▶ _WHAT YOU HAVE TO DO_
The required lines are those that contain "management"; pull them out of the data and copy them.

▶ _STORED DATA_
= Beginning of Section =

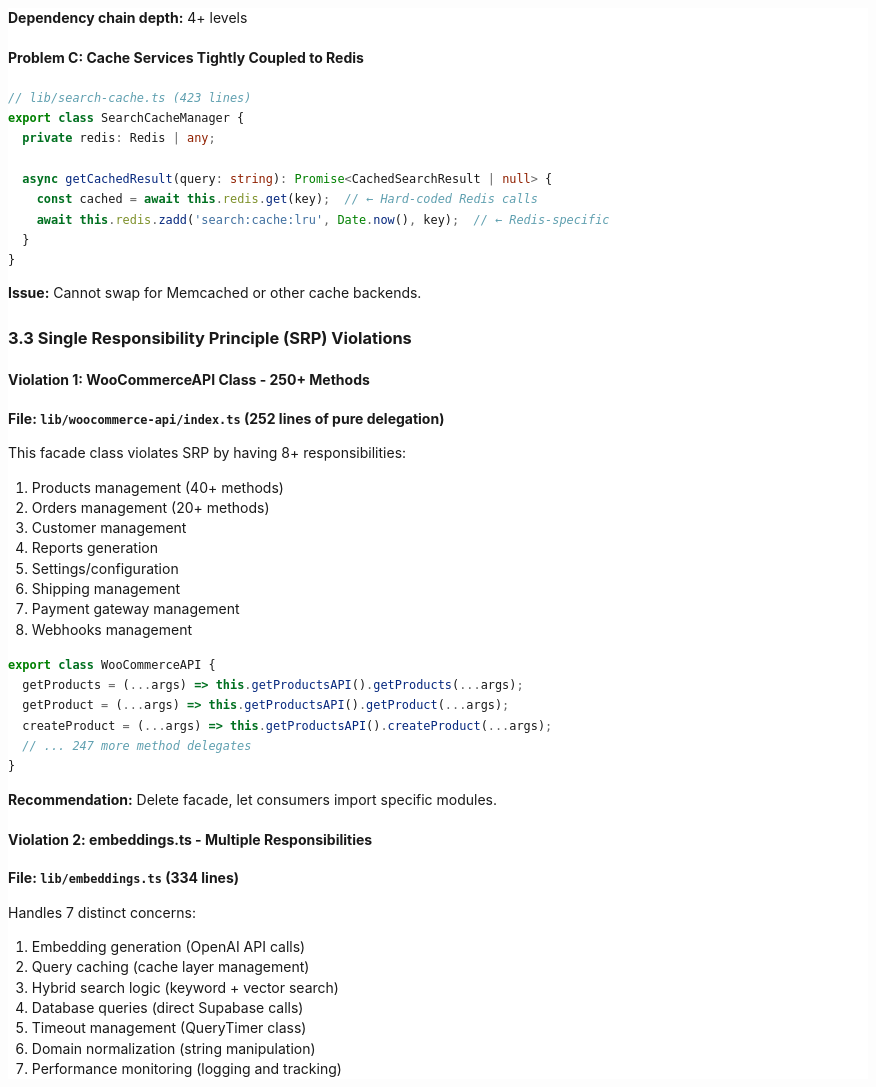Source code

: **Dependency chain depth:** 4+ levels

#### Problem C: Cache Services Tightly Coupled to Redis

```typescript
// lib/search-cache.ts (423 lines)
export class SearchCacheManager {
  private redis: Redis | any;

  async getCachedResult(query: string): Promise<CachedSearchResult | null> {
    const cached = await this.redis.get(key);  // ← Hard-coded Redis calls
    await this.redis.zadd('search:cache:lru', Date.now(), key);  // ← Redis-specific
  }
}
```

**Issue:** Cannot swap for Memcached or other cache backends.

### 3.3 Single Responsibility Principle (SRP) Violations

#### Violation 1: WooCommerceAPI Class - 250+ Methods

**File: `lib/woocommerce-api/index.ts` (252 lines of pure delegation)**

This facade class violates SRP by having 8+ responsibilities:
1. Products management (40+ methods)
2. Orders management (20+ methods)
3. Customer management
4. Reports generation
5. Settings/configuration
6. Shipping management
7. Payment gateway management
8. Webhooks management

```typescript
export class WooCommerceAPI {
  getProducts = (...args) => this.getProductsAPI().getProducts(...args);
  getProduct = (...args) => this.getProductsAPI().getProduct(...args);
  createProduct = (...args) => this.getProductsAPI().createProduct(...args);
  // ... 247 more method delegates
}
```

**Recommendation:** Delete facade, let consumers import specific modules.

#### Violation 2: embeddings.ts - Multiple Responsibilities

**File: `lib/embeddings.ts` (334 lines)**

Handles 7 distinct concerns:
1. Embedding generation (OpenAI API calls)
2. Query caching (cache layer management)
3. Hybrid search logic (keyword + vector search)
4. Database queries (direct Supabase calls)
5. Timeout management (QueryTimer class)
6. Domain normalization (string manipulation)
7. Performance monitoring (logging and tracking)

= End of Section =

▶ _ANSWER FOR THIS EXERCISE_
1. Products management (40+ methods)
2. Orders management (20+ methods)
3. Customer management
6. Shipping management
7. Payment gateway management
8. Webhooks management
2. Query caching (cache layer management)
5. Timeout management (QueryTimer class)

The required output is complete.